#### [QUESTIONS TO ANSWER]
(a) In the article on stimulant heart risk in kids, what did the American Heart Association recommend doctors conduct before prescribing children stimulant drugs?
(b) Revise the stimulant heart risk article between "Heart Risk In Kids from" and "psychotropic drug use.", inclusive, changing "Ritalin" to "Adderall".

#### [SELECTED TEXT]
────────────────────────────────────────
Heart Risk In Kids from psychiatric Stimulant Drugs

Stimulant Heart Risk In Kids Prompts Calls For Registry For All Child Deaths Linked To Psychotropic Drugs
1,300 Child & Adolescent Deaths Per Year Needs Urgent Federal Response
 
The American Heart Association this week recommended that doctors conduct a physical exam and an electrocardiogram before prescribing children stimulant drugs like Ritalin that could cause cardiac arrest. It also recommended a “Sudden Cardiac Death/Arrest registry in children” be established. But the Citizens Commission on Human Rights (CCHR), a group that has been investigating and exposing the potentially deadly effects of stimulants and other psychiatric drugs for nearly 40 years, says a federal registry is needed for all pediatric deaths linked to prescribed psychotropic drug use.
────────────────────────────────────────
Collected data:
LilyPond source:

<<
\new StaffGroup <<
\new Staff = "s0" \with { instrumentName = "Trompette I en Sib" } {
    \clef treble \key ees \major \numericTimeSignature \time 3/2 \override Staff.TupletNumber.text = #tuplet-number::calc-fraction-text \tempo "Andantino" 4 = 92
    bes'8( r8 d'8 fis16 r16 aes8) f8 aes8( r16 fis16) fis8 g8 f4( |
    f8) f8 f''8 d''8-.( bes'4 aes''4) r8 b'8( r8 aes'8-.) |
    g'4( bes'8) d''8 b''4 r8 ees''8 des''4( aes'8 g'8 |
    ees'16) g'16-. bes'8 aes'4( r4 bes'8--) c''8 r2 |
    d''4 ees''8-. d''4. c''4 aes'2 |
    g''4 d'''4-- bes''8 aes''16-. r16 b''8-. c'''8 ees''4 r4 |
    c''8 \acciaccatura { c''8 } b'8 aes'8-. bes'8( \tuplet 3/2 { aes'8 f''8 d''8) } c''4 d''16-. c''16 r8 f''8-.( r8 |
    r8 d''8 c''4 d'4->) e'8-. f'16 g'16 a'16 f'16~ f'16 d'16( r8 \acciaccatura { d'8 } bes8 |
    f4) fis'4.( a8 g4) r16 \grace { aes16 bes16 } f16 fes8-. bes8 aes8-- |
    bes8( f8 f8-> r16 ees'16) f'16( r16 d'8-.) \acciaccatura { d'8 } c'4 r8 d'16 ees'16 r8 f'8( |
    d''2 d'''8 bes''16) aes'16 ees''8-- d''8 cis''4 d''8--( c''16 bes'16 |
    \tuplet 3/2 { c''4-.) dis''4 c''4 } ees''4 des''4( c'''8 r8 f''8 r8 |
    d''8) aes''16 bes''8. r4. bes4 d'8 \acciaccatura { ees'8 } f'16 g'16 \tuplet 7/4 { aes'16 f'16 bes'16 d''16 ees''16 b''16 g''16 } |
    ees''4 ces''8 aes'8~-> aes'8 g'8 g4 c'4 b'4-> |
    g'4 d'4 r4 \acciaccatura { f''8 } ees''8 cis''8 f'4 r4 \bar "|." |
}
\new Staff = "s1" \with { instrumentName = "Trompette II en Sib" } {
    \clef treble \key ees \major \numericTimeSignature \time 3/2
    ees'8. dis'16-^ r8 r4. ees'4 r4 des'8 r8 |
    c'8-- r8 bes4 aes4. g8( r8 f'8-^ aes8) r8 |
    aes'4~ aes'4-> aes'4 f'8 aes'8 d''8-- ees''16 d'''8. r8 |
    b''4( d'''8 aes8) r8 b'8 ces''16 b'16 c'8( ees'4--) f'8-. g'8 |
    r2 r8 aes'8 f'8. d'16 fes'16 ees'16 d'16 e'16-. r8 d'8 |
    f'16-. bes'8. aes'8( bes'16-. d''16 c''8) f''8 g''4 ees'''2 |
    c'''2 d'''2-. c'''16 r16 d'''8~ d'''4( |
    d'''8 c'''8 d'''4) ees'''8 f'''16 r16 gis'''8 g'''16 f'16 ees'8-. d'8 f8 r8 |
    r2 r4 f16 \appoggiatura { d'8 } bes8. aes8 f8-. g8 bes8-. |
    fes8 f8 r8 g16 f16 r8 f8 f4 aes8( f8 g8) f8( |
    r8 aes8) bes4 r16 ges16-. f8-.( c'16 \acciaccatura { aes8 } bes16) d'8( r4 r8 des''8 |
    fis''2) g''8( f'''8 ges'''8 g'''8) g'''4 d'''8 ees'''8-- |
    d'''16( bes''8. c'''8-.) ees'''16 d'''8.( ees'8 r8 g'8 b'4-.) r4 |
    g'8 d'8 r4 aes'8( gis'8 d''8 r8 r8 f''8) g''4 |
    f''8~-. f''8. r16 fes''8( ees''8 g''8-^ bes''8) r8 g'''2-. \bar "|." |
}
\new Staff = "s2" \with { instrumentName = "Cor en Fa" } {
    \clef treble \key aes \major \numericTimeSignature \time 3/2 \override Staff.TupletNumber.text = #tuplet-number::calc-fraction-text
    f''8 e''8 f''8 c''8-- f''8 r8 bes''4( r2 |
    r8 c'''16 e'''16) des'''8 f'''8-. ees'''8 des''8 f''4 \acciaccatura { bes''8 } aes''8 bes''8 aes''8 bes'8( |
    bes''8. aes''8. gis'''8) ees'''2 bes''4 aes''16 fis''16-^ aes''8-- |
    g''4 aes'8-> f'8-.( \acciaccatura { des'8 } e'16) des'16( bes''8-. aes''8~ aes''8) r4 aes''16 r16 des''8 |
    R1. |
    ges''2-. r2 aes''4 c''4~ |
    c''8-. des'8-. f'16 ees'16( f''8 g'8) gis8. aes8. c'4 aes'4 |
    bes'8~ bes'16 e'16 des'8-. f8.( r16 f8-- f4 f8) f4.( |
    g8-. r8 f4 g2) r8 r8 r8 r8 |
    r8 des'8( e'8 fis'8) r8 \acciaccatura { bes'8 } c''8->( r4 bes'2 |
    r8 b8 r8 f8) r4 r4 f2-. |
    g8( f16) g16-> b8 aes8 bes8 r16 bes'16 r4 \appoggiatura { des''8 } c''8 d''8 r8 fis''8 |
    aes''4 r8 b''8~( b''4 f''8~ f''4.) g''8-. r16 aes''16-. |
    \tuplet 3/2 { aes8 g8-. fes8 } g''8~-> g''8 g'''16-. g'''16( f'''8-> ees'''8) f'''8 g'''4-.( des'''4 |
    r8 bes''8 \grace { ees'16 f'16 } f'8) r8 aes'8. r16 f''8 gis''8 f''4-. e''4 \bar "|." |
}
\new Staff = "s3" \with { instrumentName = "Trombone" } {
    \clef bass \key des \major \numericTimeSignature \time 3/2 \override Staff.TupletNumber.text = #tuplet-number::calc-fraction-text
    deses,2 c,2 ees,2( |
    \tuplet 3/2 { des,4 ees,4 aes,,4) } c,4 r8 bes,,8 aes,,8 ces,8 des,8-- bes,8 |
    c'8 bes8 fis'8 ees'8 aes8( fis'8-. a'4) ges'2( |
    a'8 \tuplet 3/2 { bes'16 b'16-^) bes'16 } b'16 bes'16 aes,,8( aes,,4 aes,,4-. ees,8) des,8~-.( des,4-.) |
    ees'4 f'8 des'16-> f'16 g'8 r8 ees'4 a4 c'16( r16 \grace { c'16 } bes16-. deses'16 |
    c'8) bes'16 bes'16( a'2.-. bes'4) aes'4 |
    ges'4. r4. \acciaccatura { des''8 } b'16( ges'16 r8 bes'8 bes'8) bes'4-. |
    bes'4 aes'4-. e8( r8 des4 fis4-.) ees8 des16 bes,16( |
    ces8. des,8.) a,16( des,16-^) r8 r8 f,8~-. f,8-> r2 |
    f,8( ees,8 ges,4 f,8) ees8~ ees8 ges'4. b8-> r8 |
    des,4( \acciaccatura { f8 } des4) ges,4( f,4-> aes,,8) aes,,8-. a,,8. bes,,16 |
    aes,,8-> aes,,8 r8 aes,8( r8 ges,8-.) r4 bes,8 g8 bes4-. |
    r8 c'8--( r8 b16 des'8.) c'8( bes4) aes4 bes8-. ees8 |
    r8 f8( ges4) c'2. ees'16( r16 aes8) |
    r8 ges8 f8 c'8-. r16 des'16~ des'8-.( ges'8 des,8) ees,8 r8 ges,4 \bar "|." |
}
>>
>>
────────────────────────────────────────
#### [SOLUTIONS BELOW]
(a) A physical exam and an electrocardiogram.

(b)
Heart Risk In Kids from psychiatric Stimulant Drugs

Stimulant Heart Risk In Kids Prompts Calls For Registry For All Child Deaths Linked To Psychotropic Drugs
1,300 Child & Adolescent Deaths Per Year Needs Urgent Federal Response
 
The American Heart Association this week recommended that doctors conduct a physical exam and an electrocardiogram before prescribing children stimulant drugs like Adderall that could cause cardiac arrest. It also recommended a “Sudden Cardiac Death/Arrest registry in children” be established. But the Citizens Commission on Human Rights (CCHR), a group that has been investigating and exposing the potentially deadly effects of stimulants and other psychiatric drugs for nearly 40 years, says a federal registry is needed for all pediatric deaths linked to prescribed psychotropic drug use.